Every herbicide application must follow all label directions and minimize off-target movement of spray particles.  It is the absolute responsibility of the applicator, whether private or commercial, to follow all label directions before, during, and after the application of dicamba.  Undoubtedly, there will be instances in 2018 when commercial applicators will have to refuse to spray if prevailing conditions are in violation of the label.  Conditions that would prevent a commercial applicator from spraying also would prevent spraying by private applicators.  Clearly, it is in the best interest of maintaining the availability of this technology not to spray when prevailing conditions would result in an off-labeled application.

Previously, we offered precautions for use of dicamba in dicamba-resistant soybean.  Label guidelines and restrictions are meant to reduce physical movement of spray particles during application, but volatility is not prevented by label language.  Registrants have publically stated the approved dicamba formulations are not no-volatility formulations, and recently generated university data would support that statement.  Volatility is largely driven by temperature, so utilizing dicamba earlier in the season when temperatures are cooler could help reduce off-target movement via volatility.

Herein, we offer the following suggestions to promote successful weed management in dicamba-resistant soybean.

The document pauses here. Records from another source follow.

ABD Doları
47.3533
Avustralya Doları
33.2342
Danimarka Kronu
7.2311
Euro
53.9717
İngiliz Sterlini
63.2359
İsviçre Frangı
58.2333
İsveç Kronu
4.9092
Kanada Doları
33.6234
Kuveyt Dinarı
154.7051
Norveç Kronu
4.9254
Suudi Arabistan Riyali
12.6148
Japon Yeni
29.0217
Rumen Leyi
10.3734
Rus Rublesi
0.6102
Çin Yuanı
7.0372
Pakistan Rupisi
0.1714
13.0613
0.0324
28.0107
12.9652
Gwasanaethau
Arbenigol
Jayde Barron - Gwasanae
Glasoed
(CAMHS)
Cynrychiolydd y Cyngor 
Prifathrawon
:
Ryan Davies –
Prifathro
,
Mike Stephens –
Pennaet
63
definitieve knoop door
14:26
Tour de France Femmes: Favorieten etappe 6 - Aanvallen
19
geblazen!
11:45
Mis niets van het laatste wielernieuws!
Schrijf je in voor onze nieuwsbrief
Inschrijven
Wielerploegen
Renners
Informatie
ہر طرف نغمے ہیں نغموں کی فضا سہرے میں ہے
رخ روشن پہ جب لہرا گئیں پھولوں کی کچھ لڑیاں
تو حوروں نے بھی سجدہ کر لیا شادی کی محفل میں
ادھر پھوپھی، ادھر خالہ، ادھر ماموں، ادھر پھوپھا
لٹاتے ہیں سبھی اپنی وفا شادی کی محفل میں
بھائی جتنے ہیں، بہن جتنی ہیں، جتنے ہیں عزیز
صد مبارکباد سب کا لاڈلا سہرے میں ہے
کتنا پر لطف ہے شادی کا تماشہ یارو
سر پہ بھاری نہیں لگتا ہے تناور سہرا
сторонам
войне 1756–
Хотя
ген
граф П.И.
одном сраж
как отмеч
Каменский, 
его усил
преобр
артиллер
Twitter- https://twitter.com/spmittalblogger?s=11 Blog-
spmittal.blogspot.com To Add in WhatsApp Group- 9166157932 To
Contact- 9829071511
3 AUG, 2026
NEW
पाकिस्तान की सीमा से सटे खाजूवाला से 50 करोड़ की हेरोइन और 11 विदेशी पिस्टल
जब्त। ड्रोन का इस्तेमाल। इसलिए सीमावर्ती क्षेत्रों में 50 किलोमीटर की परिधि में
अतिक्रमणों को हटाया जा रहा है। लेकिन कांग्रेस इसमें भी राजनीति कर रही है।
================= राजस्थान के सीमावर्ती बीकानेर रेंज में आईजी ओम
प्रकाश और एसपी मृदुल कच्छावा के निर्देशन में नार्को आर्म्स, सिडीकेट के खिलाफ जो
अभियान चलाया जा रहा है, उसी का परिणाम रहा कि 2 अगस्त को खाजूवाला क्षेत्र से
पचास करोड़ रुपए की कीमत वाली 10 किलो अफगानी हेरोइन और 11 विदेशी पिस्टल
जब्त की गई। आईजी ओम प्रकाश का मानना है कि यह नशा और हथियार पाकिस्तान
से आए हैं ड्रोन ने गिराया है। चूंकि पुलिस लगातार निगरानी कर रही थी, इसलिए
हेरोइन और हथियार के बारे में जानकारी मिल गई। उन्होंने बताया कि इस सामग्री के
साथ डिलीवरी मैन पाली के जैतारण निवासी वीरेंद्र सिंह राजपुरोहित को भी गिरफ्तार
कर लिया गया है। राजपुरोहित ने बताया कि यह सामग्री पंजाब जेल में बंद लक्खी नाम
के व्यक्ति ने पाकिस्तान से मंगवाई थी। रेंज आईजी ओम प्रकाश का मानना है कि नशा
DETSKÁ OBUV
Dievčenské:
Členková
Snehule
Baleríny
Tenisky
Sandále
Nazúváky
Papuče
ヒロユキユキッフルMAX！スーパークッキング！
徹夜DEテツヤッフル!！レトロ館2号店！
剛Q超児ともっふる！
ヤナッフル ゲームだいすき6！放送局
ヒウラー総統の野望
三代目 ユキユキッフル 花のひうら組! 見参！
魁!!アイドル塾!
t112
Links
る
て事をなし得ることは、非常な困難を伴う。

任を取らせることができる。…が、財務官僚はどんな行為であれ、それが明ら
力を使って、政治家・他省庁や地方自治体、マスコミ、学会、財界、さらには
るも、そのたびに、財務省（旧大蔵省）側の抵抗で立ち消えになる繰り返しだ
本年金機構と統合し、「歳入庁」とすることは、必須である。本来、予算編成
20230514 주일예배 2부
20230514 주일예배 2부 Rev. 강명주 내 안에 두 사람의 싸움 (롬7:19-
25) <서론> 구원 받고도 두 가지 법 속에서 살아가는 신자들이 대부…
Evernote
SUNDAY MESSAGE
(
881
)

Steps for Successful Weed Management in Dicamba-Resistant Soybean

Step 1:

Plant dicamba soybean seed into a weed-free seedbed

Achieve a weed-free seedbed through the use of:

                1) Preplant tillage

                2) Effective burndown herbicide(s)

                3) A combination of tillage and burndown herbicides

 

Step 2:

Select and apply within 7 days of planting a soil-residual herbicide that targets your most problematic weed species.  If desired (and labeled), add dicamba and an appropriate buffer.

For waterhemp or Palmer amaranth, select a product containing the active ingredients from one of the following categories of control:

Excellent* Good Acceptable
sulfentrazone pyroxasulfone S/metolachlor/metolachlor
flumioxazin metribuzin acetochlor
fomesafen+metolachlor dimethenamid
pendimethalin

*Excellent: greatest efficacy on Amaranthus species and longest residual control

Good: good efficacy on Amaranthus species, residual control generally not as long

Acceptable: stronger on grass species but with some activity on Amaranthus species

 

Step 3:

Scout fields 14 days after planting.  Apply dicamba at 0.5 lb ae/acre when weeds are less than 3 inches tall and when conditions allow for the application.  Consider adding an approved soil-residual herbicide to the tank mix.

 

Step 4:

Scout treated fields 7 days after the dicamba application.  If control is not complete or another flush of weeds has emerged, consider using non-dicamba options for complete control.  Examples include alternative herbicides, cultivation, and hand rogueing.  The goal should be zero weed seed production.